═══ Input data

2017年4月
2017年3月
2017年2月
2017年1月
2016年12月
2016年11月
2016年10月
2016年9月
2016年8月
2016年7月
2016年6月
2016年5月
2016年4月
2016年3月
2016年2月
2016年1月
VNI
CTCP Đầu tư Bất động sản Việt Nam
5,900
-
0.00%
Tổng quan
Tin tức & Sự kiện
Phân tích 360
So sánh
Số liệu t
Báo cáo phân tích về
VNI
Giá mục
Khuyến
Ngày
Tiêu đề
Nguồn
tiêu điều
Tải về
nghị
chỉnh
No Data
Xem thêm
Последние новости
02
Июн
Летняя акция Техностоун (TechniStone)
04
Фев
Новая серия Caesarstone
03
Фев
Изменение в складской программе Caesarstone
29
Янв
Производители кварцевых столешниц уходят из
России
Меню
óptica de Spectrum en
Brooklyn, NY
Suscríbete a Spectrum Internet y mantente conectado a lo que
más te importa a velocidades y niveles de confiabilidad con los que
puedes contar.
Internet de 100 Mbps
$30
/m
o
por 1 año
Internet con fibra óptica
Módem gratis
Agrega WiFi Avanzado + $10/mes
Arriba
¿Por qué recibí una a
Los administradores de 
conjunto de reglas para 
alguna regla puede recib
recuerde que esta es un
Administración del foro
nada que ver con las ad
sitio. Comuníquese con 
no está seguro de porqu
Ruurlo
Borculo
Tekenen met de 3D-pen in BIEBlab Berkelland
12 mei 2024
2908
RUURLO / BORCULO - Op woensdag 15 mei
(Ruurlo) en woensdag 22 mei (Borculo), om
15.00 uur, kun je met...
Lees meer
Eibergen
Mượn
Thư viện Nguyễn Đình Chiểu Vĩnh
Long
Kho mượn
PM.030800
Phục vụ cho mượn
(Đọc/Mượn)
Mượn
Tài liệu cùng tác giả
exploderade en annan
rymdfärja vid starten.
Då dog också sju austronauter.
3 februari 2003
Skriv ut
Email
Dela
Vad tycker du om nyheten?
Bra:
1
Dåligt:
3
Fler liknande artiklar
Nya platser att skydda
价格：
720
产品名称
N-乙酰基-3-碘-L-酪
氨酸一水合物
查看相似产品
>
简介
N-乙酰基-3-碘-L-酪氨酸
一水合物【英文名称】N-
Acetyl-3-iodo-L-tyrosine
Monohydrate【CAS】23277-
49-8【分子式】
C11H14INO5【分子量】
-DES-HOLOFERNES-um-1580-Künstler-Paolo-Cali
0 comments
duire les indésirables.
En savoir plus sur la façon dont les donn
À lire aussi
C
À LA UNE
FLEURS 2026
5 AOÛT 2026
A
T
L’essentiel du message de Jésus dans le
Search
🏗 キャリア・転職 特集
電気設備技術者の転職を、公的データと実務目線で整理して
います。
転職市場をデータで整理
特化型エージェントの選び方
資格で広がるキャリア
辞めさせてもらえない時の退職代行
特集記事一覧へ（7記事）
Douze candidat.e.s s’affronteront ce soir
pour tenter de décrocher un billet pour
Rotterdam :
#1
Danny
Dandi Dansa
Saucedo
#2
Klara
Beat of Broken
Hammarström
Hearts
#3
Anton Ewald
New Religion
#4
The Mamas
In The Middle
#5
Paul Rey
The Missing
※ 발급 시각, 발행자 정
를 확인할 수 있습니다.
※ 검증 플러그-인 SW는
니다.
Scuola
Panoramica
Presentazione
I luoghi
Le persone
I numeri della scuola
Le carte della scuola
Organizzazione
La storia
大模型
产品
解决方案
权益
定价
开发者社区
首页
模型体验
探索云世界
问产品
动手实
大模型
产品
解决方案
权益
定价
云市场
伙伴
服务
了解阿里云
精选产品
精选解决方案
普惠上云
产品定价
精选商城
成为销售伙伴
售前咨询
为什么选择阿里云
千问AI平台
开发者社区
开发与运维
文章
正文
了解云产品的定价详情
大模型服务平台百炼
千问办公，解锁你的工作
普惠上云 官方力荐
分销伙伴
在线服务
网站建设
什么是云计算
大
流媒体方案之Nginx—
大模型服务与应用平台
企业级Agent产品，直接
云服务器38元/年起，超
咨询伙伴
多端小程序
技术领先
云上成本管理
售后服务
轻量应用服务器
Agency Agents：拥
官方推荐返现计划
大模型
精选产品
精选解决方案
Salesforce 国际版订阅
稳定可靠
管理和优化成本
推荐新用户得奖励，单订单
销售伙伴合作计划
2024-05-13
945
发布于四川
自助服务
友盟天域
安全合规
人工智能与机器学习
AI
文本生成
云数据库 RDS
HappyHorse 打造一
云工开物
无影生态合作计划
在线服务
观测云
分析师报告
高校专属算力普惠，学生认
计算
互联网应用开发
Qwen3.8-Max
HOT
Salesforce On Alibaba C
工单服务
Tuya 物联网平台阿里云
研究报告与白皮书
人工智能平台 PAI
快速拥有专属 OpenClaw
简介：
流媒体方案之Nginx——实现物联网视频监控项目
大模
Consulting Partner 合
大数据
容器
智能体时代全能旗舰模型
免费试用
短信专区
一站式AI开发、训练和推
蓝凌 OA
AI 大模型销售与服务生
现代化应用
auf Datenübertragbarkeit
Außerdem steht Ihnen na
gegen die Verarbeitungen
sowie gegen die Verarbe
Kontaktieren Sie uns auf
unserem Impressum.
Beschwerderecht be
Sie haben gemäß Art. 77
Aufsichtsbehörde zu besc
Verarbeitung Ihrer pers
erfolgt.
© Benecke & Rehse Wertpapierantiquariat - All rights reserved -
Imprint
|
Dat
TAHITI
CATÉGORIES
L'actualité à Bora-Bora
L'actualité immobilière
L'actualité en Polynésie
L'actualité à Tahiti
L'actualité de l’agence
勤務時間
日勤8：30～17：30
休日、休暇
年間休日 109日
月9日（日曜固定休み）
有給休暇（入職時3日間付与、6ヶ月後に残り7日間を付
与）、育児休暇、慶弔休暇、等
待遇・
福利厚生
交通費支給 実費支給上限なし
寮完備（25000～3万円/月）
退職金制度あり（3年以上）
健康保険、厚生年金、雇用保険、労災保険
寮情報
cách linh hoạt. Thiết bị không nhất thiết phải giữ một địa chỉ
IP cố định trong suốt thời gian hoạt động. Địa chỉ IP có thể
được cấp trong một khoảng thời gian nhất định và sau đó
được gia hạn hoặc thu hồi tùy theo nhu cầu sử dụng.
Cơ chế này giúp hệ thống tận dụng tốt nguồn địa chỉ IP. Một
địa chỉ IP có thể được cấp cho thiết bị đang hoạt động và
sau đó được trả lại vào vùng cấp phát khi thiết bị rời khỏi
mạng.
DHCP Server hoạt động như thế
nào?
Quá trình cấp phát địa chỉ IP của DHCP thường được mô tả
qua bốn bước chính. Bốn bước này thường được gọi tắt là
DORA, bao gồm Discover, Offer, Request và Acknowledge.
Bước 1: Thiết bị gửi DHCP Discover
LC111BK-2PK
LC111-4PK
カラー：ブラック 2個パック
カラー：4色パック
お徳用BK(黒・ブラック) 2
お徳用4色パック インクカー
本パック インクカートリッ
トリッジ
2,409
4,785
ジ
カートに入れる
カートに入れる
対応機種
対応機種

══════

Exercise requirements: Within the listing above, give again exactly every line from the line with "Thư viện Nguyễn Đình Chiểu Vĩnh" through the line with "pour tenter de décrocher un billet pour", both included, and no other line.

Response to the task:
Thư viện Nguyễn Đình Chiểu Vĩnh
Long
Kho mượn
PM.030800
Phục vụ cho mượn
(Đọc/Mượn)
Mượn
Tài liệu cùng tác giả
exploderade en annan
rymdfärja vid starten.
Då dog också sju austronauter.
3 februari 2003
Skriv ut
Email
Dela
Vad tycker du om nyheten?
Bra:
1
Dåligt:
3
Fler liknande artiklar
Nya platser att skydda
价格：
720
产品名称
N-乙酰基-3-碘-L-酪
氨酸一水合物
查看相似产品
>
简介
N-乙酰基-3-碘-L-酪氨酸
一水合物【英文名称】N-
Acetyl-3-iodo-L-tyrosine
Monohydrate【CAS】23277-
49-8【分子式】
C11H14INO5【分子量】
-DES-HOLOFERNES-um-1580-Künstler-Paolo-Cali
0 comments
duire les indésirables.
En savoir plus sur la façon dont les donn
À lire aussi
C
À LA UNE
FLEURS 2026
5 AOÛT 2026
A
T
L’essentiel du message de Jésus dans le
Search
🏗 キャリア・転職 特集
電気設備技術者の転職を、公的データと実務目線で整理して
います。
転職市場をデータで整理
特化型エージェントの選び方
資格で広がるキャリア
辞めさせてもらえない時の退職代行
特集記事一覧へ（7記事）
Douze candidat.e.s s’affronteront ce soir
pour tenter de décrocher un billet pour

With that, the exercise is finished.